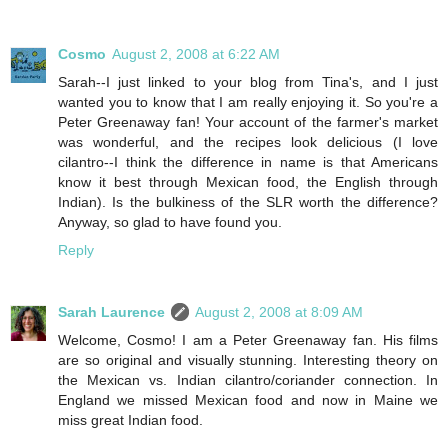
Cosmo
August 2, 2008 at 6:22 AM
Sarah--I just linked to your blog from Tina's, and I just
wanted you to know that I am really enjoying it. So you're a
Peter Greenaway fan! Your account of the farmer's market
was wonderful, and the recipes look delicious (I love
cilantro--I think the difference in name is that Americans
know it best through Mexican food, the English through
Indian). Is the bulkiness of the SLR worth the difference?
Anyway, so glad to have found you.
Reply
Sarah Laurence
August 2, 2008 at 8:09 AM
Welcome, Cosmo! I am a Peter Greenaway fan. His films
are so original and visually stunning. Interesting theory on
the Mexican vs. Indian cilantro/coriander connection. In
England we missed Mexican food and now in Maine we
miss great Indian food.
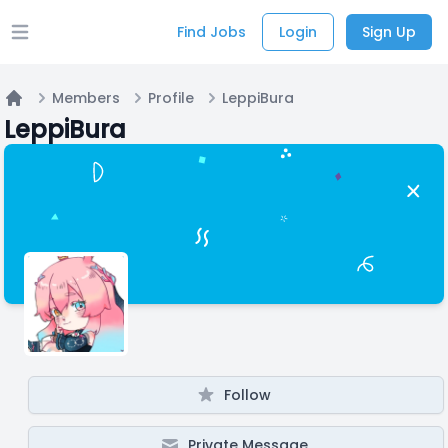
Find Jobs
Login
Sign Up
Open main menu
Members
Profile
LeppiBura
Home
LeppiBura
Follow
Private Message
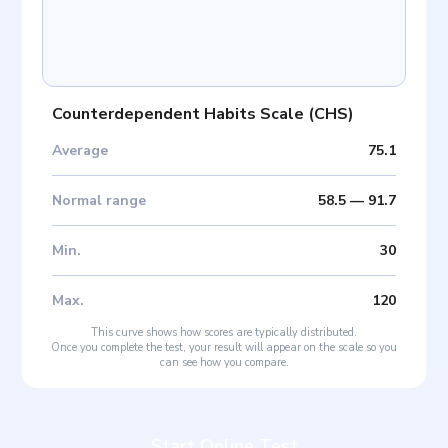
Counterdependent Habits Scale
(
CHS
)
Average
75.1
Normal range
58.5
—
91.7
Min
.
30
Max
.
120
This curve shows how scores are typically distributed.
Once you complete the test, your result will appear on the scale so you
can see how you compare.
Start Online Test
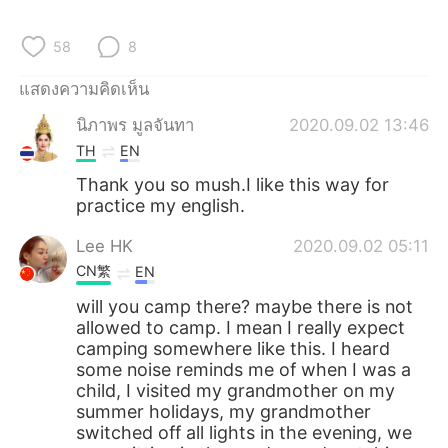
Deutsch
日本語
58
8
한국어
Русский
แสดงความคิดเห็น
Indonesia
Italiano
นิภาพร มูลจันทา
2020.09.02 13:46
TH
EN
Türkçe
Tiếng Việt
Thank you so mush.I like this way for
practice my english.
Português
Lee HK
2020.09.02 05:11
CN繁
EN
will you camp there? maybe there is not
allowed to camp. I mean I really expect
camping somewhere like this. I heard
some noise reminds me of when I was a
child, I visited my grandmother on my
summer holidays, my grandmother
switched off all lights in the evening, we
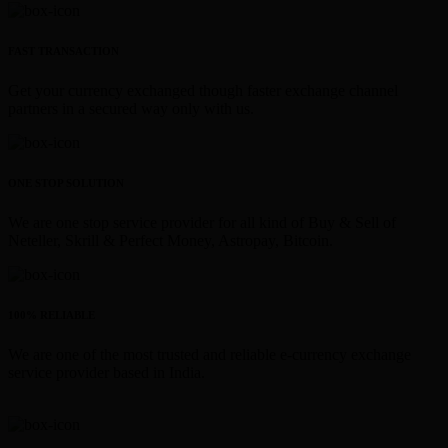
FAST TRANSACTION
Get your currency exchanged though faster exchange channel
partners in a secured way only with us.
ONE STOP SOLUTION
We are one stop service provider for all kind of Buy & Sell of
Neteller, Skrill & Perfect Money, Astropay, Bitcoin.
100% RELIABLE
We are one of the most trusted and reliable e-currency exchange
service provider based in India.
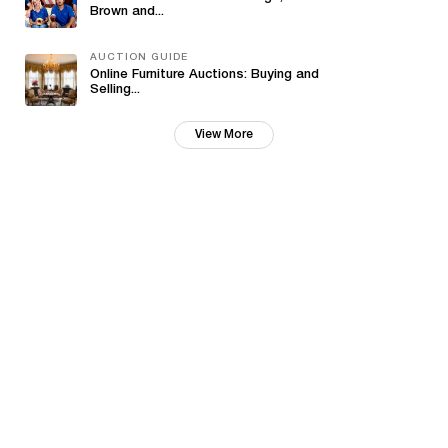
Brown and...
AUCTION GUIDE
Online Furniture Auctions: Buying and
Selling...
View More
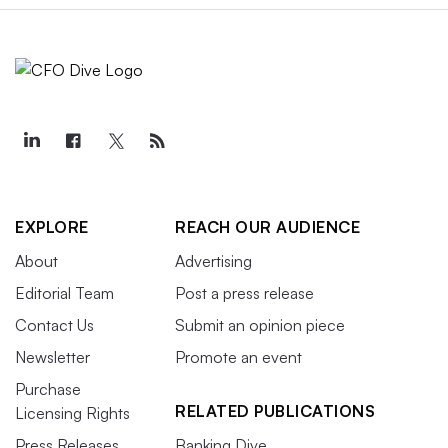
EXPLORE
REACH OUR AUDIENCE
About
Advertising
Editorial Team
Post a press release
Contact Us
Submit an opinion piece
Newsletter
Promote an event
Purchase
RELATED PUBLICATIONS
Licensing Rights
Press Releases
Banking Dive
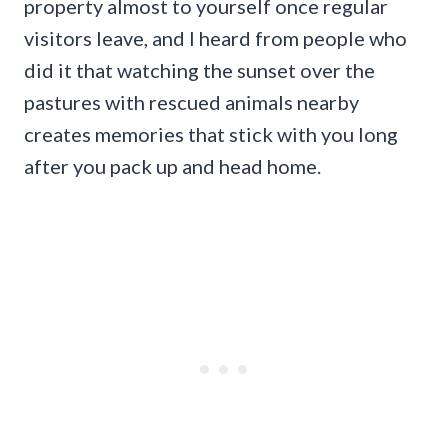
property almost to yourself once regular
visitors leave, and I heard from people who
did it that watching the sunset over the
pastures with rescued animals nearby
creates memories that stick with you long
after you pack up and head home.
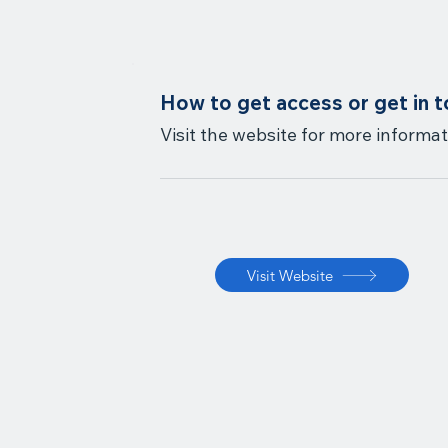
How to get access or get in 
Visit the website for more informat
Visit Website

+ + + + +

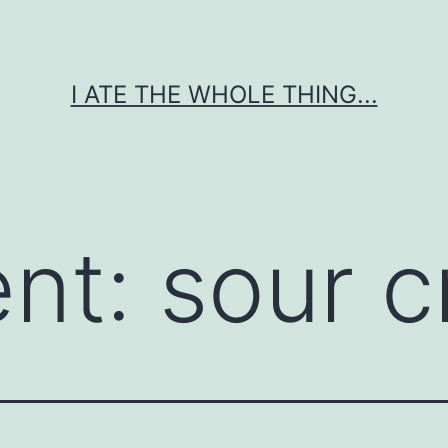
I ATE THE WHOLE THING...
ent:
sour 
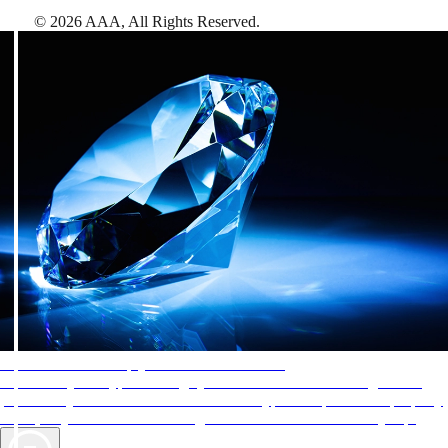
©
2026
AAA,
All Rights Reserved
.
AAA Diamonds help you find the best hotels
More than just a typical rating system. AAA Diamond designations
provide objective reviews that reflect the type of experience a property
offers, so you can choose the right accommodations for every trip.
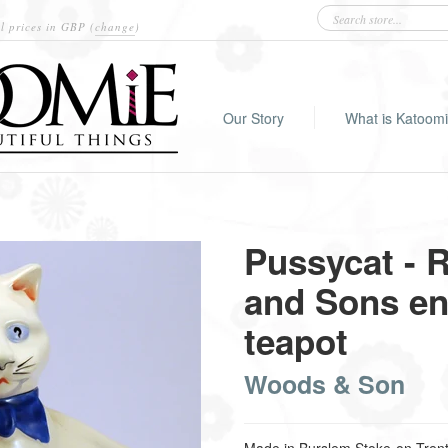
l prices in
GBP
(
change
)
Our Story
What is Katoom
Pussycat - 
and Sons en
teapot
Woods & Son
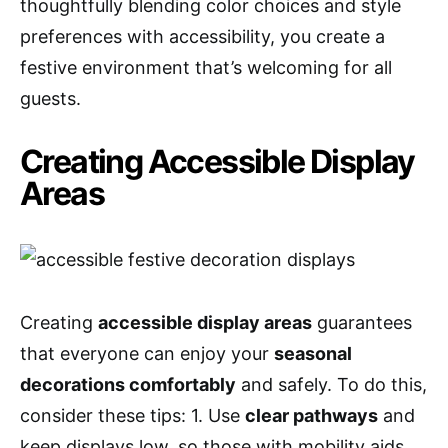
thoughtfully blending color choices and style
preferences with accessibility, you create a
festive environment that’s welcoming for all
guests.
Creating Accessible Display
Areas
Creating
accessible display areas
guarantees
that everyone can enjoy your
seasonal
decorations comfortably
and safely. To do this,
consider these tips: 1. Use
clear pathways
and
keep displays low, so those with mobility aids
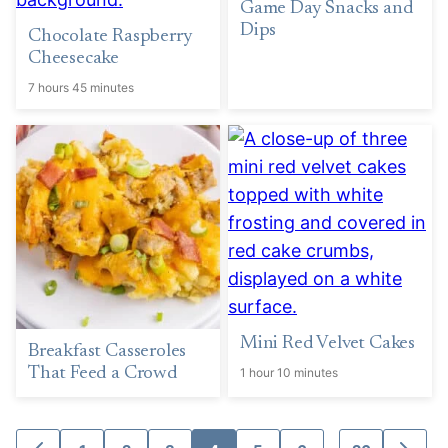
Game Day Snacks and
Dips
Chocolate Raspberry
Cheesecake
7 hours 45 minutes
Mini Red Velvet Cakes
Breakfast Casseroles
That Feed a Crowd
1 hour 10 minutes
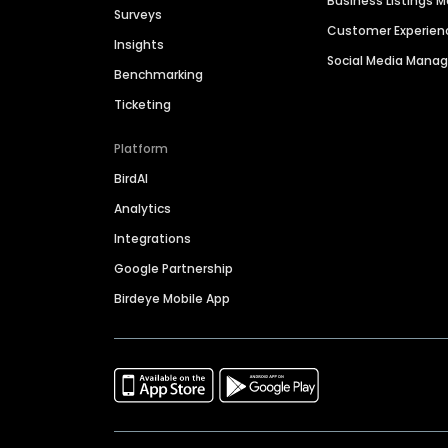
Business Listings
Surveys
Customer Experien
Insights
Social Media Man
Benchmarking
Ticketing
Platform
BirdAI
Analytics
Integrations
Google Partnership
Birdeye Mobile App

+ + + + +

What to work on: From the entries above, pull out each line that includes "heard".

Exercise output:
camping somewhere like this. I heard
visitors leave, and I heard from people who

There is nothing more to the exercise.